Let’s say we begin the process at URL:
GET requests are sent to the server by the crawler. The server responds with the file’s headers and contents, which gets saved.
Because Google is currently primarily focused on mobile-first indexing, the request is most likely coming from a mobile user agent. With the URL Inspection Tool in Search Console, you can examine how Google is scanning your site. Check the Coverage information for “Crawled as” when you run this for a URL, and it should tell you whether you’re still on desktop indexing or mobile-first indexing.

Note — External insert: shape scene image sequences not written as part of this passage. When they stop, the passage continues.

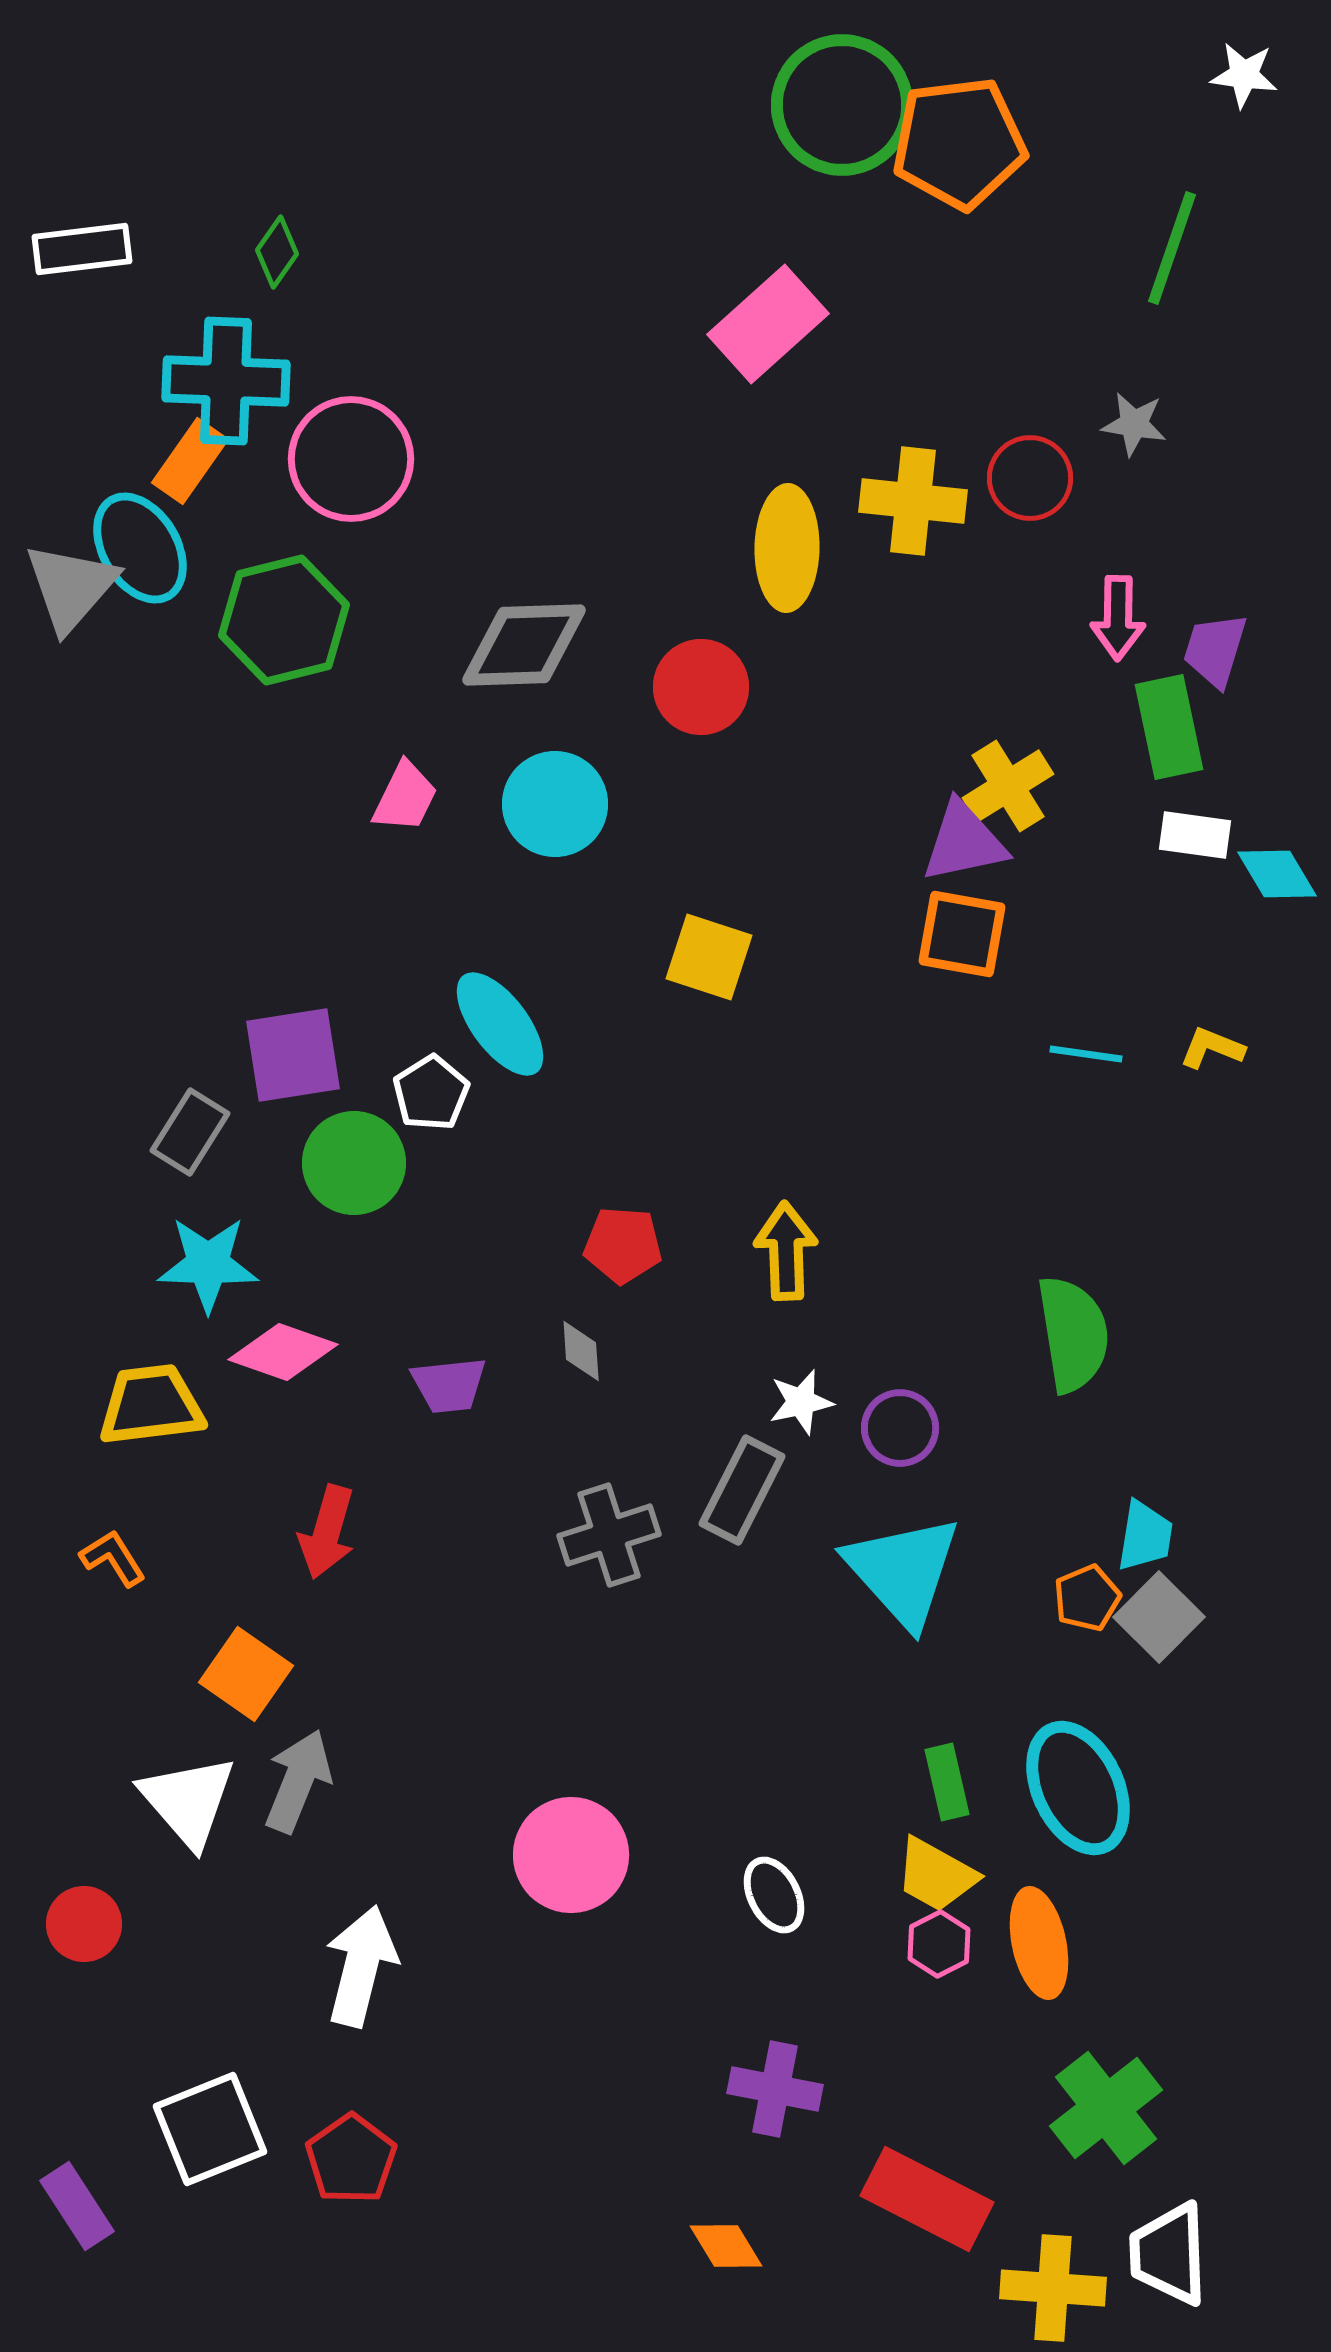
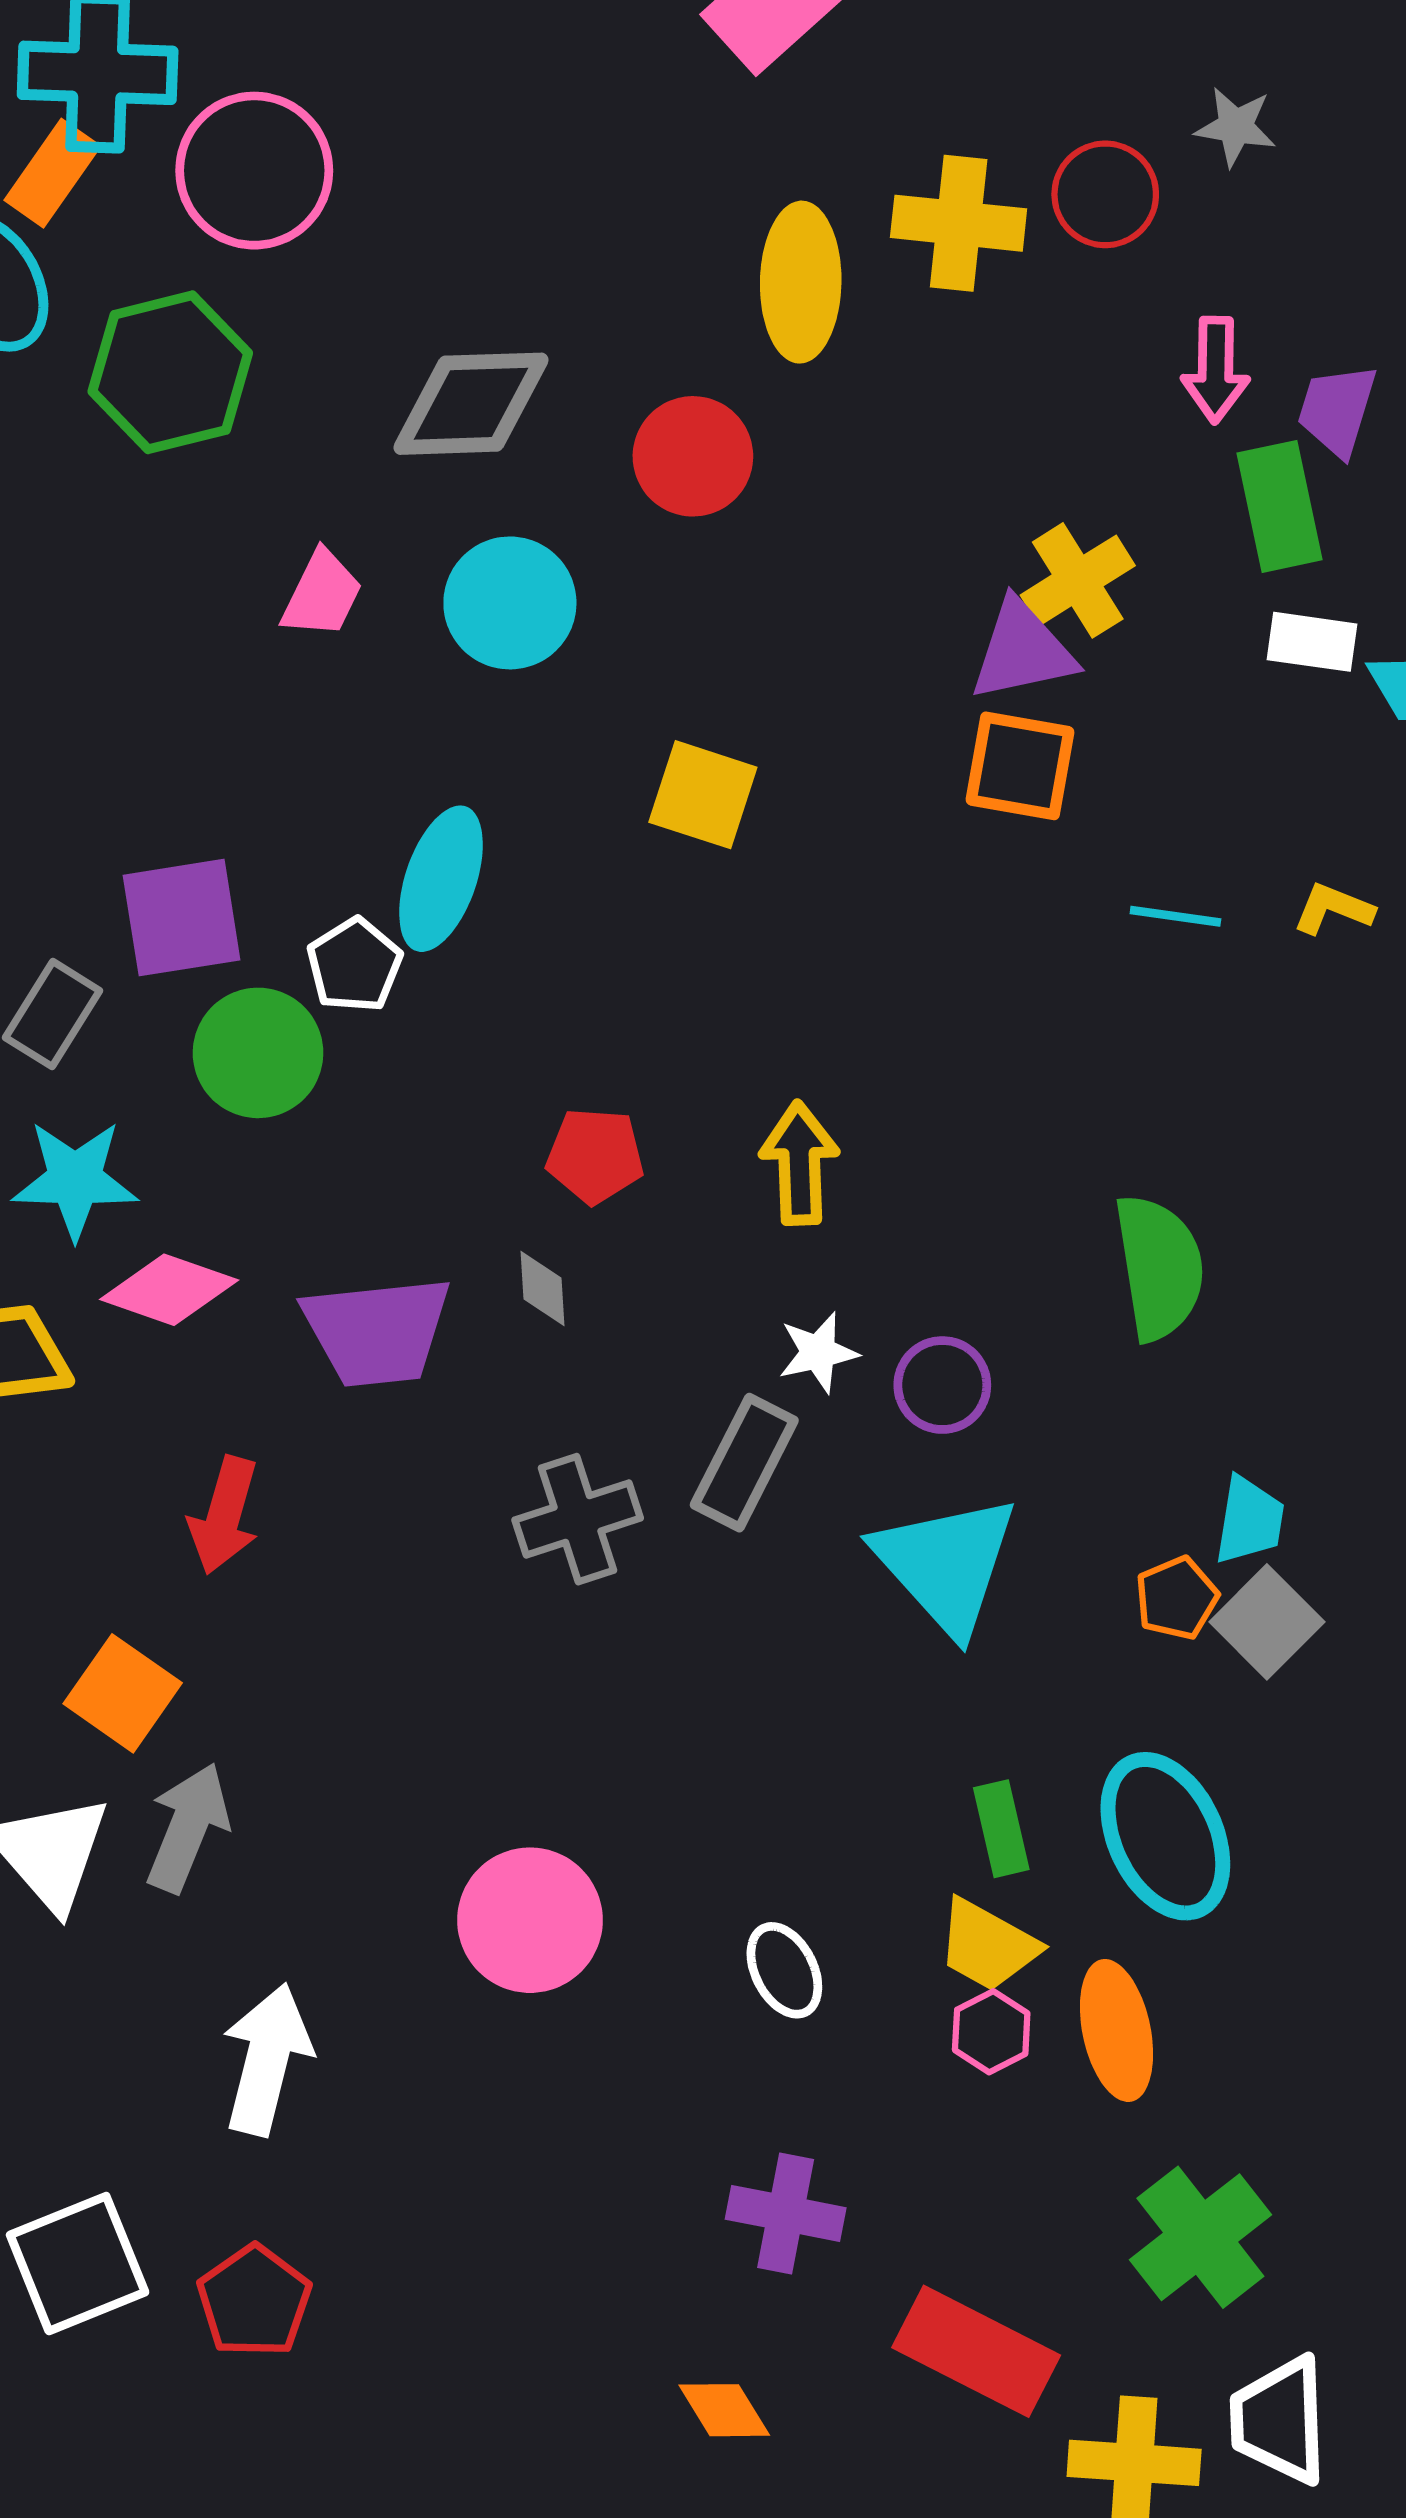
cyan ellipse: (500, 1024) -> (441, 879), turned 56
purple trapezoid: (449, 1385) -> (377, 1331), size x1.6

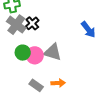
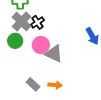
green circle: (23, 53) -> (15, 41), moved
pink circle: (35, 55) -> (41, 45), moved

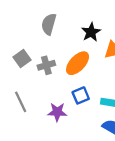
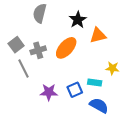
blue square: (81, 95) -> (75, 90), moved
gray line: (21, 102) -> (23, 68), moved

The requests are predominantly from Mountain View, California, USA, but they also crawl for locale-adaptive pages from other countries. This is because some websites will ban or handle visitors from a given country or IP address differently, potentially preventing Googlebot from seeing your material.
Resources and Links
Google does not navigate from one page to the next in the same way that a human would. Checking the page for links to other pages and files required to construct the page is a part of Processing. These URLs are extracted and added to Google’s crawl queue, which is used to prioritise and schedule crawling.
Before the downloaded HTML is delivered to rendering, duplicate content can be removed or checked. The HTML response for app shell models may contain very little material and code. In reality, the same code may appear on every page of the site, and this code may appear on multiple websites. This can result in pages being treated as duplicates and not being rendered right away. It would be worse when search results may include the incorrect page or even the incorrect website. This should resolve with time, but it can be a pain, especially with newer websites.
Most Restrictive Directives
3. Render queue
Google is doing this via a headless Chrome browser that is now “evergreen,” meaning it should run the most recent Chrome version and support the most recent features. Many features were not available until recently since Google was rendering with Chrome 41.
Google makes extensive use of cache resources. Everything is cached before being transmitted to the renderer: pages, files, API calls, and so on. They’re not downloading each resource for every page load; instead, they’re leveraging cached resources to speed things up.
This can result in situations where past file versions are used in the rendering process, and the indexed version of a page contains portions of older files. When major changes are made, you can use file versioning or content fingerprinting to establish new file names so that Google has to download the latest version of the resource for rendering.
No Fixed Timeout
The renderer only takes five seconds to load your page, according to a prevalent JS SEO assumption. While it’s always a good idea to make your site speedier, with the way Google caches data as explained above, this myth doesn’t make sense. They’re effectively loading a website that has previously been cached. The notion stems from testing tools such as the URL Inspection Tool, where resources are fetched in real-time and an appropriate limit must be established.
The renderer does not have a set timeout. They’re probably doing something similar to what Rendertron does in public. They’ll probably wait for something like networkidle0, which means there’s no more network activity, and then set a time limit in case something gets stuck or someone tries to mine bitcoin on their pages.
5. Crawl queue
Although Google has a page dedicated to crawling budgets, you should be aware that each site has its crawl budget and that each request must be prioritised. Google must also assess the crawling of your site against the crawling of all other websites on the internet. Sites that are newer or have a lot of dynamic pages will be crawled more slowly. Some pages will receive less frequent updates than others, and some resources may receive fewer requests.